Observas el entorno. Todo lo que ves es desconocido para ti.
Sólo pasaste una vez por ese camino, hace muchos años, y venís huyendo. No
tienes imágenes de aquel trayecto, porque en tu mente sólo habían dos cosas: el
dolor que dejabas atrás, y la pequeñísima luz de esperanza que adivinabas
delante. Tenías diez años, pero habías vivido un siglo.
La familia que te encontró, desmayada a un costado del
camino, te salvó la vida. Pero luego, tuvo que darte una vida nueva. Aterrada,
desnutrida, analfabeta...tenías miedo hasta de las caricias, porque no las
conocías.
Ellos fueron tus ángeles, y decidieron ser tus padres,
aunque ya eran ancianos. Doce años junto a ellos redescubrieron en ti al ser
humano, aunque las huellas del horror no se han borrado todas, prueba de ello
es este viaje.
Los ancianos se amaban entrañablemente, así que cuando uno
de ellos murió, el otro no tardó en seguirlo. Pero ya habían hecho su obra, y
esas partidas no fueron traumáticas para ti.
Te has hecho más fuerte. Has recibido una excelente
educación y has conocido muchas personas. Eres una mujer independiente, vives
con austeridad y valoras cada logro, porque sabes lo que es ser nadie. Porque
has sobrevivido a un infierno.
En el horizonte, algunos tonos violáceos anuncian el
atardecer. Sabes que el autobús llegará a destino apenas entrada la noche. Te
pones algo tensa, esto es el presente, y estás llegando al lugar del comienzo.

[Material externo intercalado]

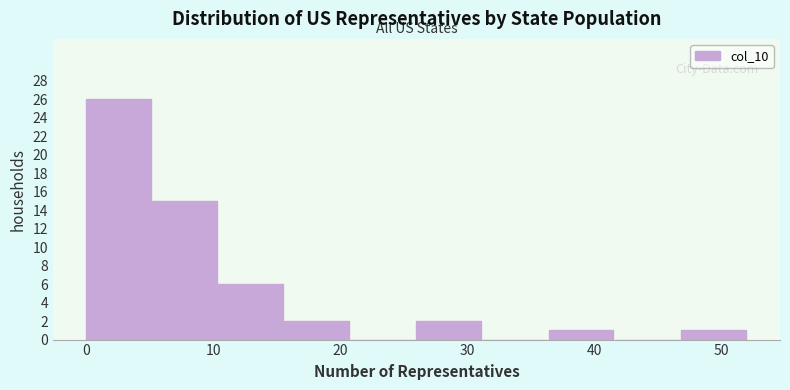

Over which range of the x-axis is the bar tallest?

0.0 to 5.2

De nuevo surgen, desordenadas, las imágenes lacerantes. El
útero que te trajo al mundo, tampoco sucumbió a los embates del odio. Por otras
dos veces volcó su contenido en aquel ambiente de promiscuidad e ignorancia. Y
dos pares de ojos brillantes iluminaron tus días, ayudándote a no desfallecer.

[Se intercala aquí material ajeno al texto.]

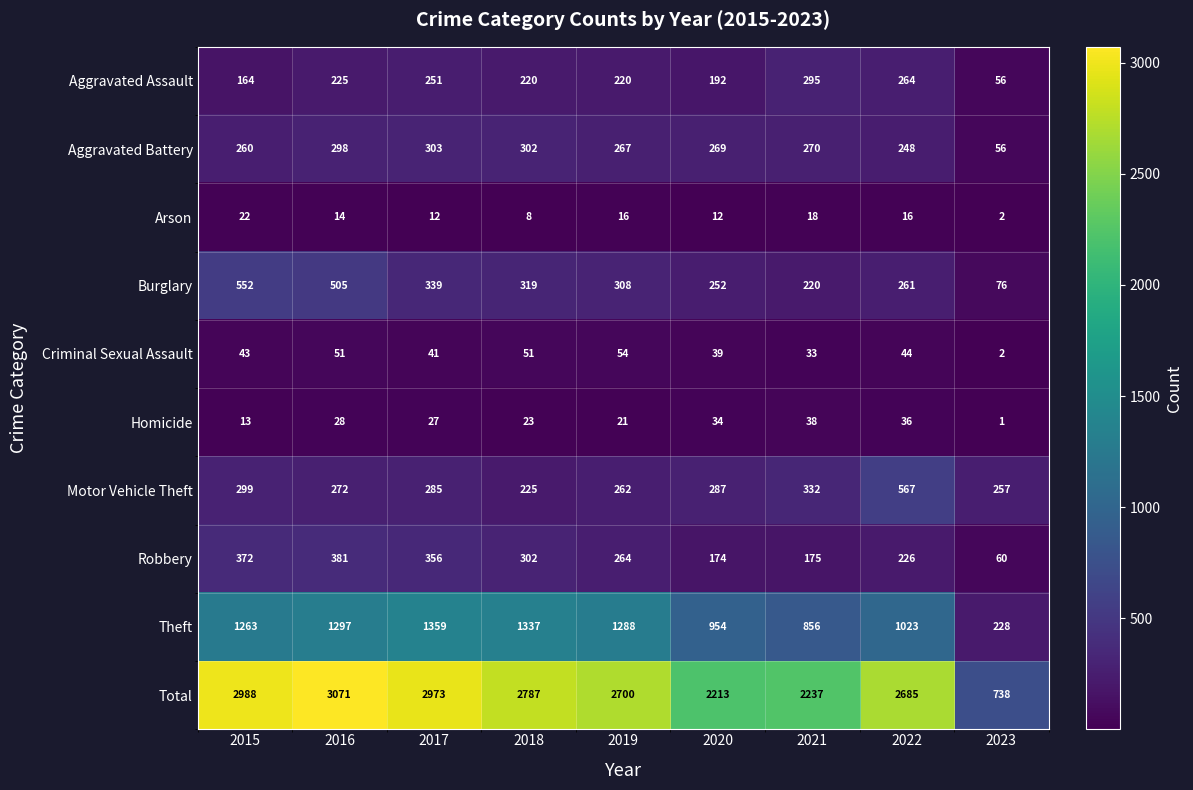

The value of Criminal Sexual Assault at 2020 is 39. True or false?

True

Sabes que fuiste, para ellos, la única calidez en medio de aquel frío de
muerte.
Hoy de madrugada, muy temprano, te han llamado. Ellos, que
sobrevivieron dentro del infierno, te buscaron. Y ahora, cuando te bajas del
autobús, intentas reconstruir sus rostros, pero sólo aparecen sombras.
Los que sí aparecen, nítidos, son los ojos furiosos de tu
“padre”, antes de cada golpiza. Él, -te han dicho- murió hace siete años, en
medio de una orgía de alcohol y de cuchillos. No te inmutaste al escucharlo.
Sabías que así terminaría.
Caminas, ya por lugares conocidos. Quince años no han
borrado la miseria de aquel barrio, tal vez la han agudizado. Aunque es de
noche, y las luces son muy pocas, todavía puedes orientarte por aquellas
callejuelas. Tus zapatos –ahora llevas zapatos- se hunden en el barro y te
cuesta avanzar, como si una extraña fuerza tratara de impedir que, finalmente,
llegues a tu destino.
Ahora sí. Es allí. Hay un poco más de luz. Un farol y
algunas velas alumbran, fantasmagóricamente, las mismas paredes destartaladas
donde sufriste tus encierros. La cortina que hace las veces de puerta está
recogida sobre las chapas del techo y, nada más entrar, te das de lleno contra
el fin de tus búsquedas.
Unas pocas siluetas, de pelo enmarañado, rodean una caja,
hecha de tablas mal clavadas. Y tú quisieras echarte dentro, para volver a
entrar en ese vientre inanimado, y perderte por ese útero que ya no palpita,
hacia el oscuro mundo del que nunca debiste haber salido.